How does the voice of today’s “pretty young soldiers” resonate with these traditions, in the current more permissive gender environment in the armed forces?  To explore this question, bringing the academic debate to a questioning public, we have produced a music video for a specially commissioned folk song, entitled ‘She’ll Hold Her Own’, written to capture my own gendered reflections of recent military service and reimagining the gender-defying female soldier of traditional folk music. The visuals explore the transition from military to civilian life through the relationship between identity and uniform.

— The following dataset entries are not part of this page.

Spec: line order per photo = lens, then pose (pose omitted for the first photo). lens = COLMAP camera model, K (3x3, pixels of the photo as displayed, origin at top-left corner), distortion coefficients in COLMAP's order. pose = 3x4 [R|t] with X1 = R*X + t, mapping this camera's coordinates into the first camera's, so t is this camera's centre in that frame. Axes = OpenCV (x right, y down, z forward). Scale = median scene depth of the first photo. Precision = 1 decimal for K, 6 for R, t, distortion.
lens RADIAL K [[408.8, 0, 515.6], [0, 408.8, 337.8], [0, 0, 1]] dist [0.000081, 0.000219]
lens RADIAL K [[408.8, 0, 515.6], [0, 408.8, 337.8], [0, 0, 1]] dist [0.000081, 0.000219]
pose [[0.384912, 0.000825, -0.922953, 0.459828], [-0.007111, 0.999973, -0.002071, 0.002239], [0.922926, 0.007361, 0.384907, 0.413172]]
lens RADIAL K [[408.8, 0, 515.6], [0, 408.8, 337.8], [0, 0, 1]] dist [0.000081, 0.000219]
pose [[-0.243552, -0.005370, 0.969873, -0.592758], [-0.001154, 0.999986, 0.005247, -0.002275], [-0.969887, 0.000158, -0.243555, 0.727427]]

Creating this video has offered unrivalled opportunities to explore my own reflections on my gendered experiences of military masculinity and femininity, framings of female combatants and how my view about gender in war have changed since leaving the military.  Triggered by face to face conversations with other ex-military researchers, I have identified a need to bring to public notice the assumptions underpinning our understanding of gender and war, and, in particular, how, as I have transitioned from military to civilian life, my awareness of the incidents that highlight military masculinities and femininities has sharpened.  This music video harnesses my lived experience to challenge ideas around military femininity and seek feedback from a wide public audience about deeply-nurtured assumptions surrounding the gendered nature of war.

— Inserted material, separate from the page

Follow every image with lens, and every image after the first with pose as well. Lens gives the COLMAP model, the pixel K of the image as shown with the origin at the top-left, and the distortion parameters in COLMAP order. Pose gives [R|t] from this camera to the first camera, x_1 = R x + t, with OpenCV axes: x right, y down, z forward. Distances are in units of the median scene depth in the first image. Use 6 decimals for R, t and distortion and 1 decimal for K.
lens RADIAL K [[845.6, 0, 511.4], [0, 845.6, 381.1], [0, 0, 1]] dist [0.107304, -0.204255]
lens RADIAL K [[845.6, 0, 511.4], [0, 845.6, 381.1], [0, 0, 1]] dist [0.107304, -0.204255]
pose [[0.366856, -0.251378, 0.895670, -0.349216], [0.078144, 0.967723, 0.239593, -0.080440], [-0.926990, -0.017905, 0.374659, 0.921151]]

She’ll Hold Her Own (by Tim West)

There’s many a ballad that’s centuries old,
That tells of young maidens whose love makes them bold,
They travel the world dressed in soldiers’ attire,
And then seek their menfolk through sea, storm and fire.
Their cries still have echoes – for I have been shown
We can tell a new tale set in times of our own,

I knew such a woman – no man she desired
She sought travel and freedom – for she had aspired
To be bold and be different – on the wide salt-green sea
She would seek her adventure, she said unto me.
She told me she’d never be sailing alone:
In the wake of strong women who’d once held their own.

They were dressed in their kit from their very first days
They had signed for the Service, and all its strange ways.
“My duty,” she thought, “Is to follow the rules,
To be strong, to survive, and to learn my trade’s tools”
She told of her training in letters sent home,
In a smart sailor’s trappings,  could she hold her own?

She tried her new clothes and grew into their size,
She was young, among men trying hard to seem wise,
As they swaggered and bragged, sporting lace on their sleeves,
A light headed girl would by none be believed.
She told me abruptly that she’d changed her tune
And an officer’s voice meant that she’d hold her own.

Soon the world’s wars turned sour and she was put to the test,
To the sand and the mountains she went with the rest,
She set to her work there with scrupulous care,
Unlike some men around her, doing more than her share,
She told me with pri-ide her work was well known,
Next to women or men she said she’d hold her own.

She marched through the ranks but before long she knew,
That a woman’s true self couldn’t ever shine through
In the rough and the tumble,  she asked herself why –
She was far from herself,  She could not live a lie
She told me she’d dreamed of a family home,
She thought now of children – would she hold her own?

The balance of life, with two burdens so great,
The tiniest babe, against the great deeds of state,
Was a promise now broken; the rules had worn thin
The adventures had so-ured, why should she fit in?
She told how her dutiful spirit had flown:
If she wanted a fair world, then she’d build her own.